Turin — Slow Food International, a grassroots movement of farmers, chefs, activists and academics, is campaigning to improve the quality of food and lives of producers
As a young university student of agriculture, Edie Mukiibi believed the latest hybrid seeds which promised bumper crops were the answer to improving the lot of maize farmers in his part of Uganda.
He persuaded many to buy the seeds, while working part-time promoting them in Kiboga district in central Uganda.
But the consequences were “terrible”, he said. It was 2007, a year of drought, and the new seeds turned out to be less resilient than traditional varieties.
“The farmers lost almost everything – every bit of maize crop they had. When I went back to talk with the farmers I could feel their pain,” Mukiibi said.
Even worse, the new crops could not be grown with any other crops, so the farmers were left with nothing to fall back on except the bills they had run up for the pesticides, herbicides and fertilisers the maize required, he said.
“This is when I started working with farmers … to diversify (their) farming,” said Mukiibi, now vice president of Slow Food International, a grassroots movement of farmers, chefs, activists and academics campaigning to improve the quality of food and the lives of producers.

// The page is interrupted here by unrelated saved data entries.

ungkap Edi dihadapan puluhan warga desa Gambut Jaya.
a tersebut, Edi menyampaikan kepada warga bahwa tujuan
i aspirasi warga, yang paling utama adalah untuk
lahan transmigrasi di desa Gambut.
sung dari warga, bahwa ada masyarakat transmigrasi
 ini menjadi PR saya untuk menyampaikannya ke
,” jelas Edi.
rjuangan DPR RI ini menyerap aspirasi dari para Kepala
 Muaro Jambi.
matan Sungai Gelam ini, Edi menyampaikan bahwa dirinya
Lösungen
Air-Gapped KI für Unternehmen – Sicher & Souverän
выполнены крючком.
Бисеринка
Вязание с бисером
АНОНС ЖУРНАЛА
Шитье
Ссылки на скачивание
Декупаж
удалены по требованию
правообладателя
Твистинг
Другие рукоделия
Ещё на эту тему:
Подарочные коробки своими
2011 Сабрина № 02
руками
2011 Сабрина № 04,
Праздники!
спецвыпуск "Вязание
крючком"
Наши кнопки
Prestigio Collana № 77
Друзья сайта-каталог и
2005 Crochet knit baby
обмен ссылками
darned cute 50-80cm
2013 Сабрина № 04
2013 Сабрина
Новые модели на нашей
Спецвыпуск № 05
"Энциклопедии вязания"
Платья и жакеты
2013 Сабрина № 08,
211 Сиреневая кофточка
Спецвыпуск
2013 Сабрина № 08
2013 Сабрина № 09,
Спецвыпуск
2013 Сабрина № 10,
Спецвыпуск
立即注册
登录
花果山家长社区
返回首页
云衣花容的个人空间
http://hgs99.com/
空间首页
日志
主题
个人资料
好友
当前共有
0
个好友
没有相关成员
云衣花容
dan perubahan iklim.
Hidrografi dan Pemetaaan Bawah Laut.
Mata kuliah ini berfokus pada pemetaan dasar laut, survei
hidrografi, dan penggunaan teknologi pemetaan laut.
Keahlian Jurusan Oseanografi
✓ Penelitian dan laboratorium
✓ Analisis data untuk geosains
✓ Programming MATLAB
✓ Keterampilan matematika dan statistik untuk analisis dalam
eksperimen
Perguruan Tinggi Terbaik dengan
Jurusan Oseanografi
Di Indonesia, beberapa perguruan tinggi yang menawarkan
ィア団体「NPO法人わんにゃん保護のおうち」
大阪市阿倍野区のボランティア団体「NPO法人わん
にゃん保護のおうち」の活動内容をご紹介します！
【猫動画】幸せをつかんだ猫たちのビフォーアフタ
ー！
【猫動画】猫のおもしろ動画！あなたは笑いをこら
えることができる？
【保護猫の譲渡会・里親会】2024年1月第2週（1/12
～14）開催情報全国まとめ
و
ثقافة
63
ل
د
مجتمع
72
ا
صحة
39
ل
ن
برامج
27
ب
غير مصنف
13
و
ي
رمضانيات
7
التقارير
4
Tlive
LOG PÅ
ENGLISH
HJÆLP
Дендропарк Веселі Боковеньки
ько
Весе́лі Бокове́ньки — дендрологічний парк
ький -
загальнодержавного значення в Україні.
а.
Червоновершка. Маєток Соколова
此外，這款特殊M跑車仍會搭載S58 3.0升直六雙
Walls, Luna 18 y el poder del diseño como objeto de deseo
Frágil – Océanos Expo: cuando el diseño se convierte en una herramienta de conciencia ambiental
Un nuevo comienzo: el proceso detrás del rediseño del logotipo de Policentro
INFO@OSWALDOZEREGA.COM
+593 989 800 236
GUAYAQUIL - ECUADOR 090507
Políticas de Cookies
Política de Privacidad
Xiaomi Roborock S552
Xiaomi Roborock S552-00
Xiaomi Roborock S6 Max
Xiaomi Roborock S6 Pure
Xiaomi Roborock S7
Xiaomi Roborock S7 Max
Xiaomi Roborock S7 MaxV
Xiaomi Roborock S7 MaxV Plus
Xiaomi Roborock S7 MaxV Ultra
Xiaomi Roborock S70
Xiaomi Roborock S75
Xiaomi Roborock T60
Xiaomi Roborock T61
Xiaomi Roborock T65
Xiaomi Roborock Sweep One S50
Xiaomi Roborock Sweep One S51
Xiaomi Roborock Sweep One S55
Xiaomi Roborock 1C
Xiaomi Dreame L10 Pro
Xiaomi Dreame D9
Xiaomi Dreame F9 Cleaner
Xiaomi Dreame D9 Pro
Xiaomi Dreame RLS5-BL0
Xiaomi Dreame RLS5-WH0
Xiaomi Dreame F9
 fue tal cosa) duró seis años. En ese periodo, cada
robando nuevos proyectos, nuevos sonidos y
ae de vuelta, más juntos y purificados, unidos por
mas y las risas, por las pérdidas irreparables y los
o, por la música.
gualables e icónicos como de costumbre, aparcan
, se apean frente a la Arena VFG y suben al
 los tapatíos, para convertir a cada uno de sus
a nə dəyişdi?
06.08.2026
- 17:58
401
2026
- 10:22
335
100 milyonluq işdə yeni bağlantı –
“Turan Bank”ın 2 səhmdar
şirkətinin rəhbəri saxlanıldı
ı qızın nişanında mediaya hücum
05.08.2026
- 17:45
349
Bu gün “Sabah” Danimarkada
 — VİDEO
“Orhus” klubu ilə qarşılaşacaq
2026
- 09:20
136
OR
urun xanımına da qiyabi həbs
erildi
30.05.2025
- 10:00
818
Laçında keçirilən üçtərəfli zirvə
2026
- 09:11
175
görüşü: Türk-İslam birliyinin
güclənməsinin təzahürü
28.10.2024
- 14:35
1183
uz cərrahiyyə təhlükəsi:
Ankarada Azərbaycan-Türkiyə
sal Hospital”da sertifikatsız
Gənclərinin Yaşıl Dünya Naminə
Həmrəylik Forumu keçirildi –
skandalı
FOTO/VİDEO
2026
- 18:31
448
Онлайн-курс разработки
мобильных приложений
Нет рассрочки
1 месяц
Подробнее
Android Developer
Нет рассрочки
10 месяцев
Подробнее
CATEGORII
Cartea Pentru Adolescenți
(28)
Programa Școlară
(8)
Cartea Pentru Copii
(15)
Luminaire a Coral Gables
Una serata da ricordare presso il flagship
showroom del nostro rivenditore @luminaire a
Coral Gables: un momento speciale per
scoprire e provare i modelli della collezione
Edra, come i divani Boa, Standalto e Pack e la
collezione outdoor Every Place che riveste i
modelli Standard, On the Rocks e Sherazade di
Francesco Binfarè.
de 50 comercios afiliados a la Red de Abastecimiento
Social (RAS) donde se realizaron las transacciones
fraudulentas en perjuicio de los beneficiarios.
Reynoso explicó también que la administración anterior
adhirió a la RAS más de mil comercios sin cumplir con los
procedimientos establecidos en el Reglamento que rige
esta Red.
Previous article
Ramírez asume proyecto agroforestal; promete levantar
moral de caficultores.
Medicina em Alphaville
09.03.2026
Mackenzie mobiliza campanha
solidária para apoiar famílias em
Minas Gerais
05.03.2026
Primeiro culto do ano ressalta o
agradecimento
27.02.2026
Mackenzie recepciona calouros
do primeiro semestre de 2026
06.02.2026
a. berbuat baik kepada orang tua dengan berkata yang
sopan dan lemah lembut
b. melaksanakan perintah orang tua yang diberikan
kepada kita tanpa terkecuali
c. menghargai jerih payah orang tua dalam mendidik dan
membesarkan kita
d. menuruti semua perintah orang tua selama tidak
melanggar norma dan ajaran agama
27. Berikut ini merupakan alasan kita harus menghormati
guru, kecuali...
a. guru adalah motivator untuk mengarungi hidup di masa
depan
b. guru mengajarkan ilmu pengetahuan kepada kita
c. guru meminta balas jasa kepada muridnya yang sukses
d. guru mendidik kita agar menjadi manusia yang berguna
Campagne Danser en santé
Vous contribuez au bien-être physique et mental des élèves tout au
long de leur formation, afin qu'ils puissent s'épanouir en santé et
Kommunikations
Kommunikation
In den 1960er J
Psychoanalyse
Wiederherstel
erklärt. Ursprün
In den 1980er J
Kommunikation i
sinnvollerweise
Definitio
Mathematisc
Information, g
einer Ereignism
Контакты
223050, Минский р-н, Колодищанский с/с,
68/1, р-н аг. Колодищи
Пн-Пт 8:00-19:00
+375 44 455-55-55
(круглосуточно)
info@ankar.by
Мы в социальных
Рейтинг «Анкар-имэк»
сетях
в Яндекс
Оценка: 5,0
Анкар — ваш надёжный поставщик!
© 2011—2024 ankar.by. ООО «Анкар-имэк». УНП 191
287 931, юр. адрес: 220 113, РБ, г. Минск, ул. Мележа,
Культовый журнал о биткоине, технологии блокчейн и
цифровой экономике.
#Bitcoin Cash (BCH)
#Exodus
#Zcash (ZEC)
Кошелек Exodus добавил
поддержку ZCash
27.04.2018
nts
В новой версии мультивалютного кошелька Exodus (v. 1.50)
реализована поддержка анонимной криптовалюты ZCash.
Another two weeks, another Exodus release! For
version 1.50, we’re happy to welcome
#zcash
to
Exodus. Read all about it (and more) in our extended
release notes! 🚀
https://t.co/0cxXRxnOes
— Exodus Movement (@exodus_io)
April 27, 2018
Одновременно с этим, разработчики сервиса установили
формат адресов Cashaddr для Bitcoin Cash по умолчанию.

He said he wanted to help farmers use “local seeds, local knowledge, and traditional ways of managing resources”.
CAUSE OF MALNUTRITION
Large companies are increasingly taking charge of food production in Africa and pushing for greater quantities of food – but these are not the answer to cutting hunger in Africa, he said on the sidelines of Slow Food’s annual festival in the Italian city of Turin which opened on Thursday.
“We need to think more about the real causes of malnutrition in developing countries, and we need to realise the problem is not production, the problem is how do we keep the food we have in circulation,” Mukiibi told the Thomson Reuters Foundation.
In Africa, food lost during or after harvest could feed 300 million people, according to the U.N. Food and Agriculture Organization.
Mukiibi, who is based in Mukono district just east of the Ugandan capital Kampala, said people can go hungry in one part of Uganda while bananas are rotting in the fields and in stores in another part.
“We need to encourage small-scale producers that they are still important in the world of food,” he said, adding that thousands in Uganda have lost access to land bought by foreign companies producing food for export.
Many are given jobs on the newly created industrial-sized farms.
Traditionally, Ugandan farms grow different crops on the same piece of land. Five acres may be planted with coffee and in between the coffee plants, bananas and cocoa are grown, as well as yams and beans for the family to eat, he said.
The crops support each other – in times of drought coffee plants extend their roots to banana plants which naturally hold more water, he added.
“This is a … very, very productive farming system in Africa.”